Hurga en la historia para defender
este desprecio e intolerancia comedil.
Va a las páginas de Roma escritas por Tito Livio en la época antes de aparecer los cristianos y ahí nos constata que los actores, ya desde
entonces, eran infames. Se les privó de títulos y derechos ciudadanos y a las
actrices se las colocó en el rango natural
de las prostitutas. Y sin embargo, encontramos la ambigüedad del poder: eran
gentes que se les protegía, pagaba y pensionaba. Lo cual no le parece para nada
insólito pues, a veces, es oportuno que el Estado fomente y proteja profesiones deshonrosas
pero útiles. No menos útiles fueron en el año 390 cuando en Roma los juegos escénicos fueron introducidos con
motivo de distraer a los ciudadanos de
una peste que de este modo, a través de la diversión, se quería
conjurar, señala Rousseau al observar la condición política del espectáculo y
de la diversión pública.
También hay sus excepciones junto a sus
aclaraciones. Estos baldones sólo serán puestos a un determinado tipo de
comediantes, a los histriones y farsantes
que mancillan sus juegos con
obscenidades e indecencias. Si bien los llamados histriones Esopo y Roscio fueron
dos de los actores más grandes de ese período latino, al decir de
Cicerón en su obra Del Orador, (libro
II), lamenta este autor que un hombre tan honesto ejerza una profesión tan poco decente. Y por
el lado de la ley se encontraba el dictamen: Quisquis in scenam prodierit, ait proetor, infamis est, (Quien
quiera que suba a escena, dijo el
pretor, es infame). Tal juicio no recaía tanto sobre la representación
sino sobre el estado en que se hacía
oficio la misma. La condición de
esclavos también acompañó a los comediantes y
como tales se los trataba cuando el
público no estaba contento con ellos.
La única excepción, dentro de la
historia, a esta condición negativa del comediante la encuentra en la
civilización griega. En ella hubo
actores que no sólo ejercieron esa profesión sino que ocuparon ciertas funciones públicas, bien en el Estado o en embajadas. Los actores,
rodeados de tanto fausto impresionante,
compartieron los honores
tributados a los vencedores de los Juegos Olímpicos antiguos; éstos eran tenidos como los hombres más ilustres de la nación. Ello
se pudo dar debido a que, como opina él mismo,
Grecia nunca fue ejemplo de
buenas costumbres a excepción de Esparta, y
los espartanos, que no toleraban el teatro, se cuidaban muy bien de honrar
a los histriones.
Critica fuertemente al talento de los comediantes,
que consiste en desfigurarse, asumir otro carácter en lugar del propio, desdoblarse
en el personaje representado, vivirlo apasionadamente con sangre fría. Exhibirse en función del dinero, poniendo su
persona en venta; ello representaba en sí mismo lo bajo y servil. El espíritu
que el comediante recibe por su condición es
una mezcolanza de bajeza, de
falsedad, de orgullo ridículo, de indigno envilecimiento, que le hace apto para
toda suerte de personajes, excepto para el más noble de todos, el del hombre
que abandona. Los actores no se salvan en nada dentro de toda esta puritana
distorsión moral rousseauniana. Y sus observaciones nos muestran el
temor prejuicioso del autor: ¿no abusarán
jamás de ese arte para seducir a los jóvenes? Ante tal perversión,
sólo les da una posibilidad: el de ser
más virtuosos que los demás hombres, seguro.
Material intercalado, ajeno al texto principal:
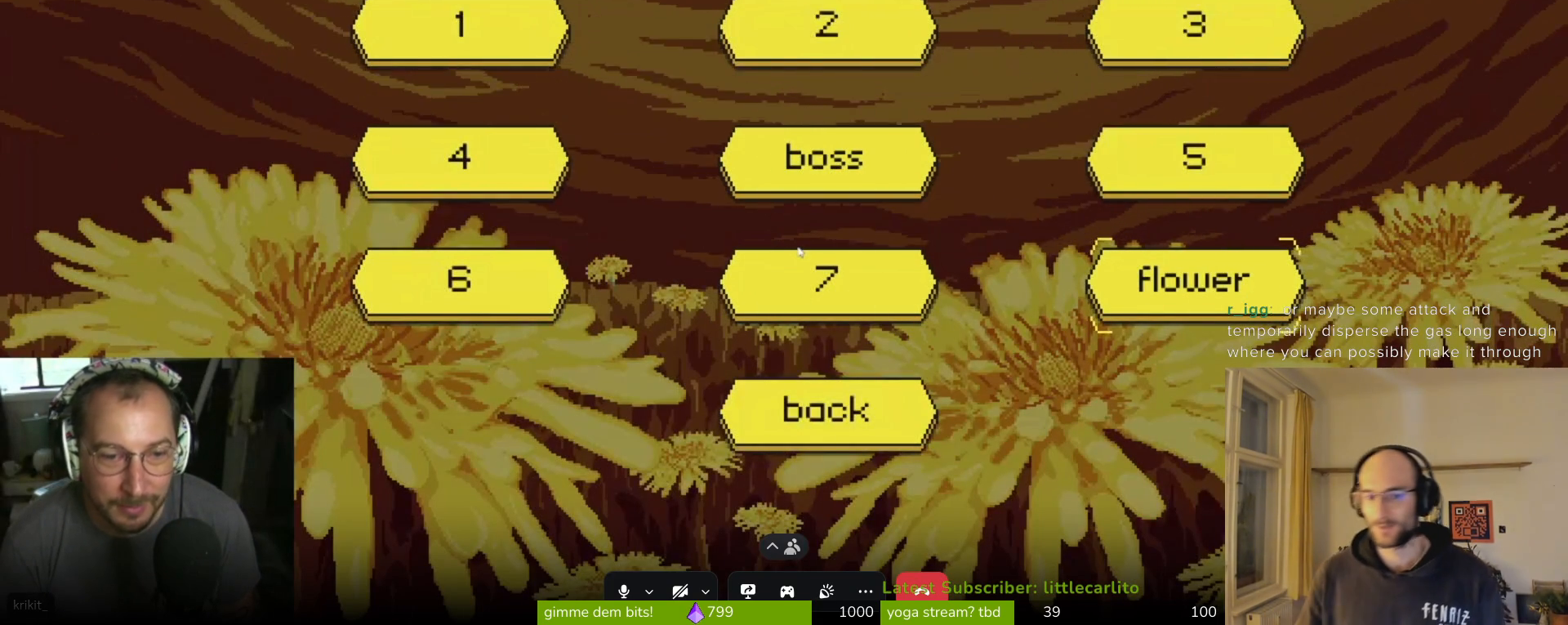
{"buttons": [], "left_stick": "center", "events": []}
Pero si estos son los planteamientos
de Rousseau respecto al teatro no por ello deja de ser revelador una nota al
margen de su Carta a D’Alembert, donde encontramos que su gusto personal será
totalmente distinto a lo dicho ahí. Sus propias palabras: A veces me resulta divertido
imaginar los juicios que algunos formarán sobre mis gustos a la vista de
mis escritos. Fundándose en éste, no dejarán de decir: este hombre está
loco por el baile, cuando me aburre ver bailar; no puede soportar
la comedia, cuando me gusta la comedia con pasión; tiene
aversión a las mujeres, cuando estaré más
que sobradamente absuelto de semejante cargo; está descontento de los
comediantes, cuando tengo infinitos motivos para estar plenamente satisfecho de
ellos y la amistad del único a quien he conocido particularmente no puede menos que honrar a un hombre de bien. Y respecto a los
autores de obras teatrales que ha censurado en su escrito opina para sí todo
lo contrario: Racine le encanta, nunca se perdería por nada una representación de cualquier obra de
Molière. De Corneille, que es el menos leído y visto por él, no lo tiene en la memoria para poderlo citar profusamente. Sus escritos dirigidos al gran público no coinciden respecto a lo que él piensa en su vida privada. Rousseau, ser bifronte, se sentía
orgulloso de sus obras por la
pureza de intención que las dictaba, por
el desinterés que había en ellos y que siempre
escribo contra mi propio interés, opinión a tener muy en cuenta al leerlo.
Su máxima: Vitam impendere vero:
¡Consagrar la vida a la verdad!, cita de Juvenal, fue el lema elegido para la
justificación del propósito de sus escritos. Yo bien puedo engañarme, lector, mas no engañarte a ti deliberadamente;
teme mis errores y no mi mala fe, nos dice. Su amor por el bien público es
lo que lo induce a dirigirse de esa
forma a ese mismo público. Republicano comunitarista de palabra pero
individualista liberal de corazón.
Y su juicio aprobatorio, en torno a las fiestas públicas, también nos
es revelado. En un recuerdo de su
infancia nos manifiesta que de niño lo
conmovió el haber asistido a un espectáculo bastante simple: un día de fiesta
de baile público en Saint-Gervais. Su padre, a quien acompañaba, le dijo: Juan Jacobo, ama a tu país. Mira a estos
buenos ciudadanos; todos son amigos,
todos son hermanos; la alegría y la concordia reinan entre ellos. Rousseau
rememoraba ese día como uno de los más felices de su infancia, un momento sin
igual en su vida. Las fiestas públicas son el espectáculo para una ciudad que
aspira albergar a gentes sencillas, ciudadanos honestos, hombres de trabajo y
un orden público justo para todos. Lugar
a donde la república va vestida de fiesta.